= Thomas Coates (artist) =

British artist (1941–2023)

Thomas John Coates (5 May 1941 – 30 July 2023) was a British artist known for his work in oil painting.

==Early life and education==
Coates was born in Birmingham during World War II, shortly before his twin sister, Angela. His father, Thomas, was an Irish toolmaker, and his mother, Eileen, a secretary. He had a challenging childhood, often caring for his father due to his parents' absence. His early interest in drawing led him to enroll at Bournville School of Art in 1956, and later, he received a scholarship to study at the Royal Academy Schools.

==Career==
In the early 1960s, Coates began exhibiting his work at the Royal Birmingham Society of Artists, selling his first painting for just five pounds. Due to limited financial resources, he initially used discarded paint from other students' palettes.

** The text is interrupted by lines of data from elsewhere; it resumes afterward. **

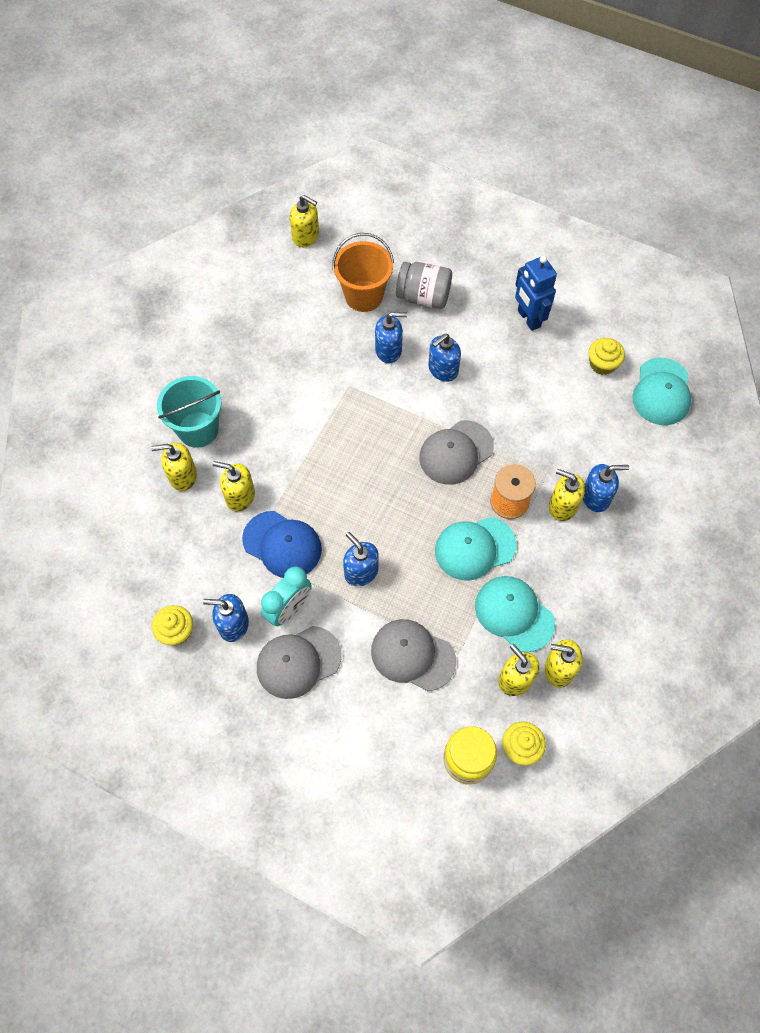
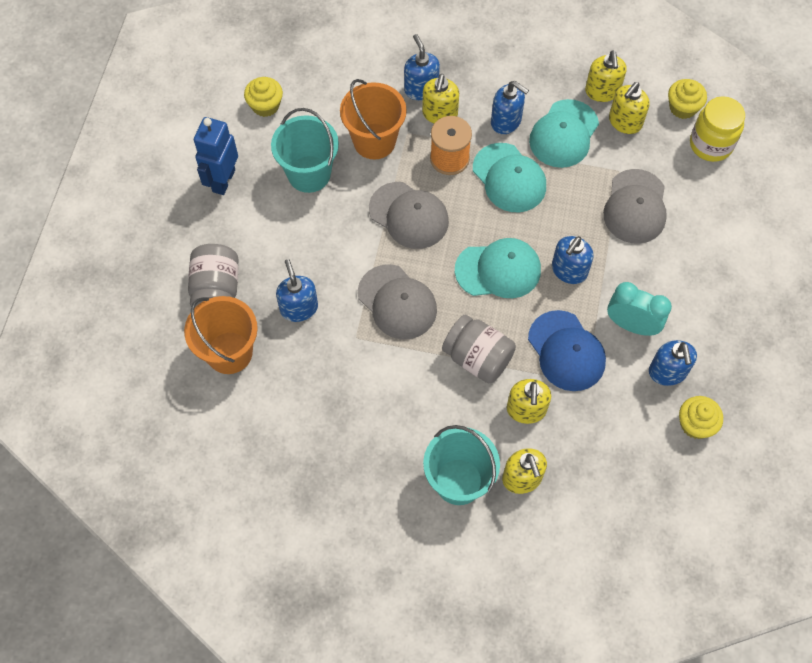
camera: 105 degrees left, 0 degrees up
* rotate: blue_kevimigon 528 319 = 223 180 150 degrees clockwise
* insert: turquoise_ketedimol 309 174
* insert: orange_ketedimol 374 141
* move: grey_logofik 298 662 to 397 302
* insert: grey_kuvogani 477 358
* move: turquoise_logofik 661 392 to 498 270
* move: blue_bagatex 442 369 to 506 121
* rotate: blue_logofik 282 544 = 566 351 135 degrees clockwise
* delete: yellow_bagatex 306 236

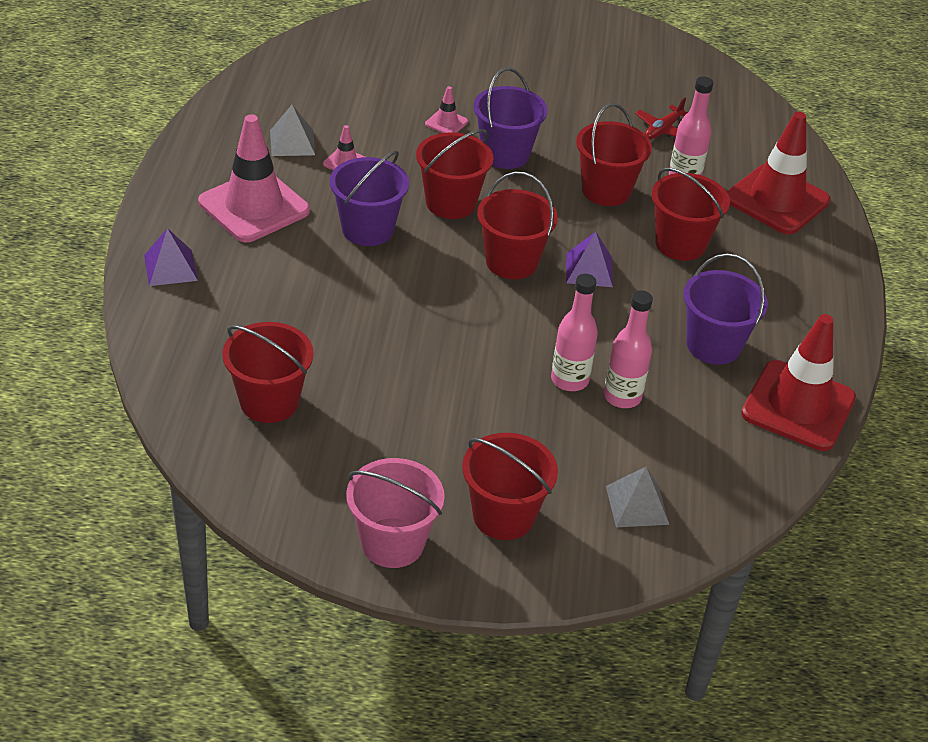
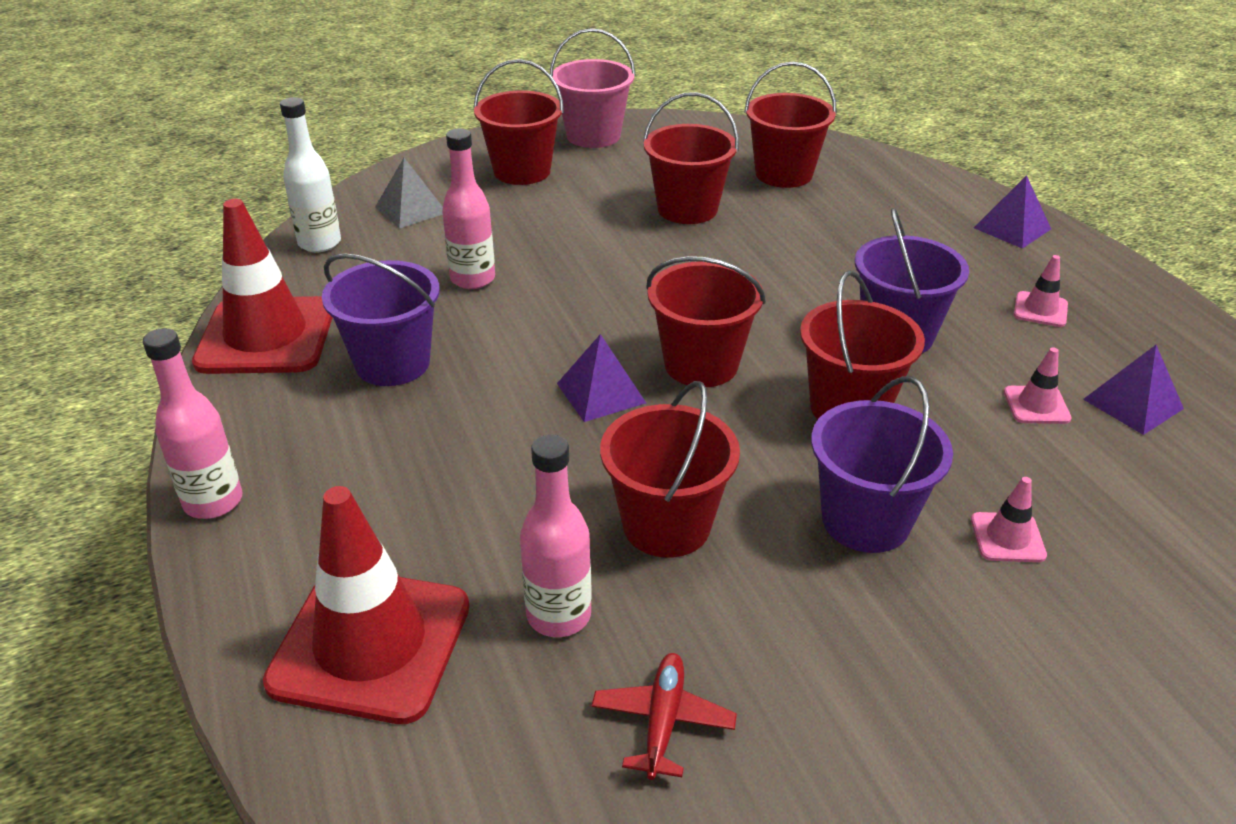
camera: 155 degrees right, 5 degrees down
* move: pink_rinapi 569 380 to 213 502
* insert: white_rinapi 319 243
* move: red_ketedimol 680 244 to 687 209
* resize: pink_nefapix 254 206 = 1040 310 x0.43
* recolor: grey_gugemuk 292 142 to purple_gugemuk 1133 403

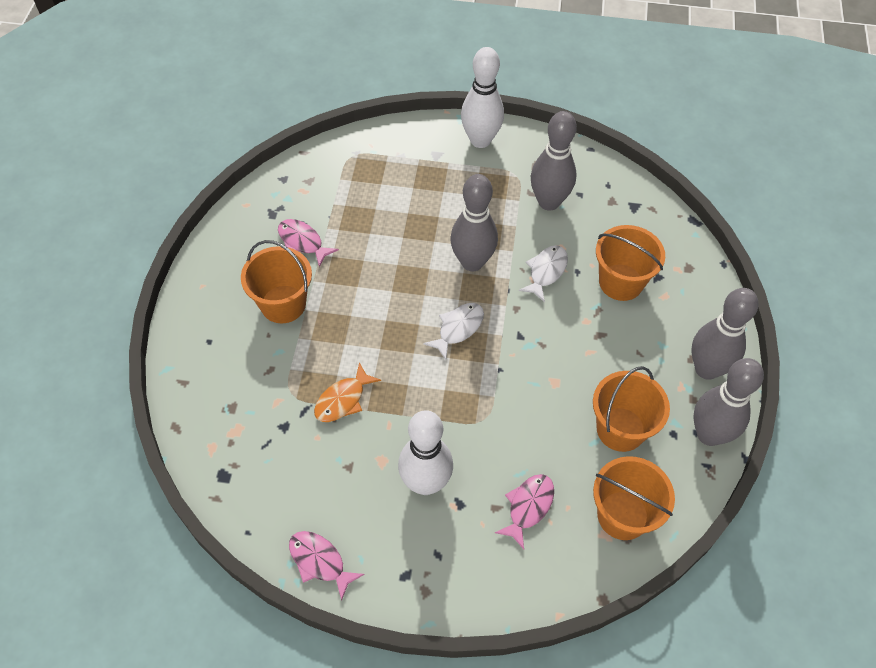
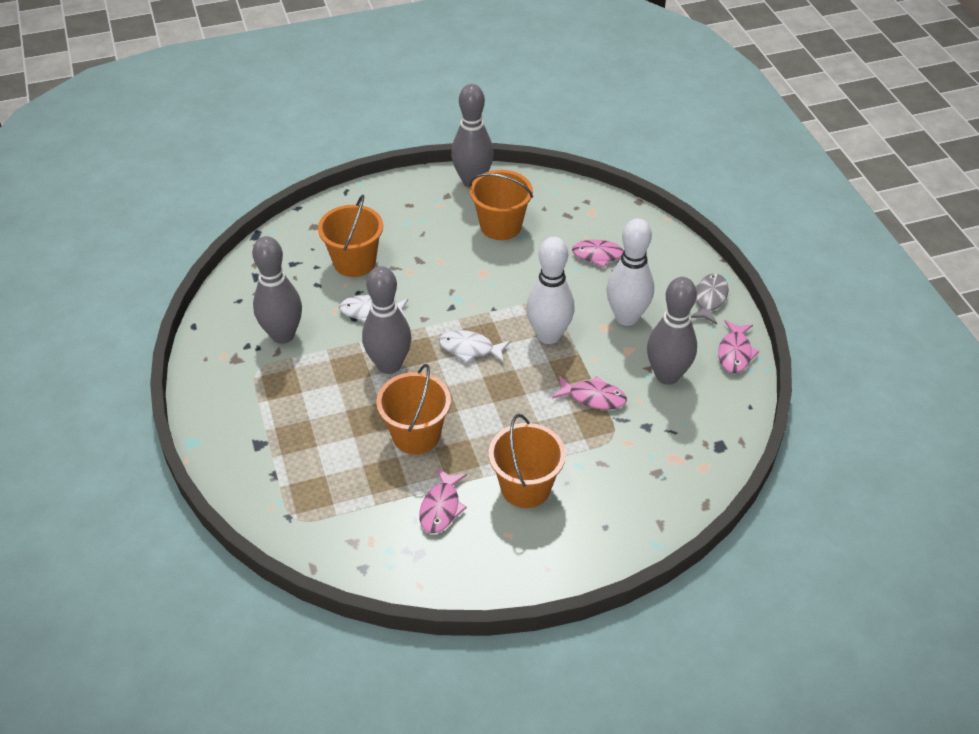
camera: 115 degrees left, 10 degrees down
* move: orange_ketedimol 622 515 to 416 435
* move: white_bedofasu 480 140 to 549 335
* recolor: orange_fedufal 343 400 to pink_fedufal 593 397
* move: grey_bedofasu 706 369 to 667 375
* insert: grey_fedufal 709 298

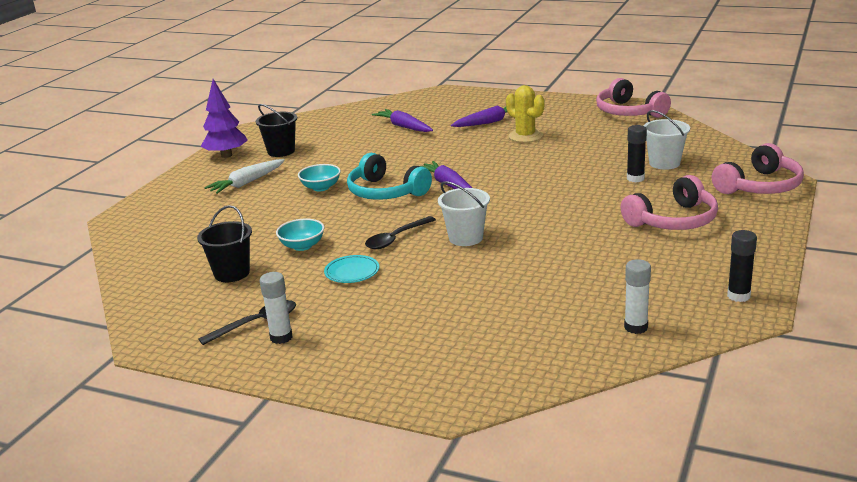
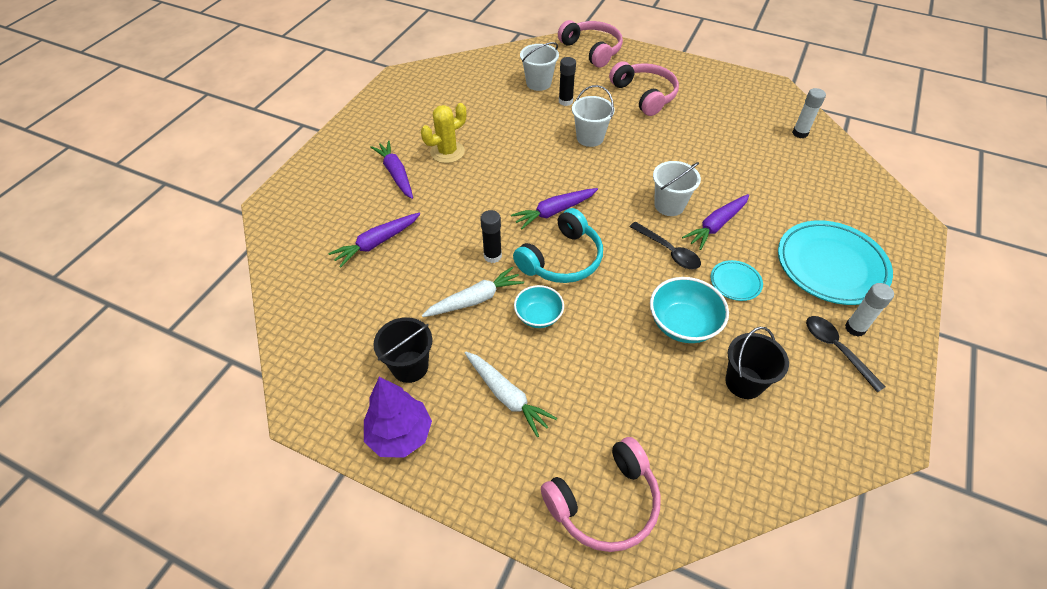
camera: 90 degrees left, 25 degrees up
* insert: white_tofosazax 475 299
* move: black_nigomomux 738 296 to 492 256
* move: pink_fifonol 628 112 to 605 503
* insert: white_ketedimol 590 138
* resize: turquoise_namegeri 302 246 = 683 324 x1.52
* insert: purple_tofosazax 716 225
* insert: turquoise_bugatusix 831 266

During his career, Coates undertook several notable commissions. In 1990, the Ministry of Defence commissioned him to paint the procession marking the Queen Mother's 90th birthday. Another work, commissioned by businessman Sir Christopher Ondaatje, depicts a reinterpretation of Leonardo da Vinci's Last Supper featuring prominent figures of the Bloomsbury Group.

==Personal life==
Coates faced health issues in his late thirties due to a pituitary gland tumour affecting his vision, but successful surgery restored his sight.

He married three times: first in 1965 to Pam Hooper, with whom he had two children, Nathan and Hannah; secondly to Pamela Gibbins in 1973; and finally in 1997 to fellow artist Mary Jackson, with whom he opened the Bladon Gallery in 1985.

Coates died on 20 July 2023, at the age of 82.